- Task instructions
Write out the line with "left back paw: (267, 212)" and each line after it to the end of the material, exactly as they appear and with nothing else.

- Material shown
▼

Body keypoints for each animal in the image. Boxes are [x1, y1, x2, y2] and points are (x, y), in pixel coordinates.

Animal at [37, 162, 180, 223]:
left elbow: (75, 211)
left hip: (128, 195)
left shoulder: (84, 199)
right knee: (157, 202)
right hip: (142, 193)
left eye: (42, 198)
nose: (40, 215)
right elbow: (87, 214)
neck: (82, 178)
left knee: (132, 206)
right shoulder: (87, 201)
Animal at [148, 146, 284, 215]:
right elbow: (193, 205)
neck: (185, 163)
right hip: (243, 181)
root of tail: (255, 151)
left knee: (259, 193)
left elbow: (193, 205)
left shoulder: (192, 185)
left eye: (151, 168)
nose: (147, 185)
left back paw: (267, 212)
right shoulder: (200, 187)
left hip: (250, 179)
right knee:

▲

- Written response
left back paw: (267, 212)
right shoulder: (200, 187)
left hip: (250, 179)
right knee:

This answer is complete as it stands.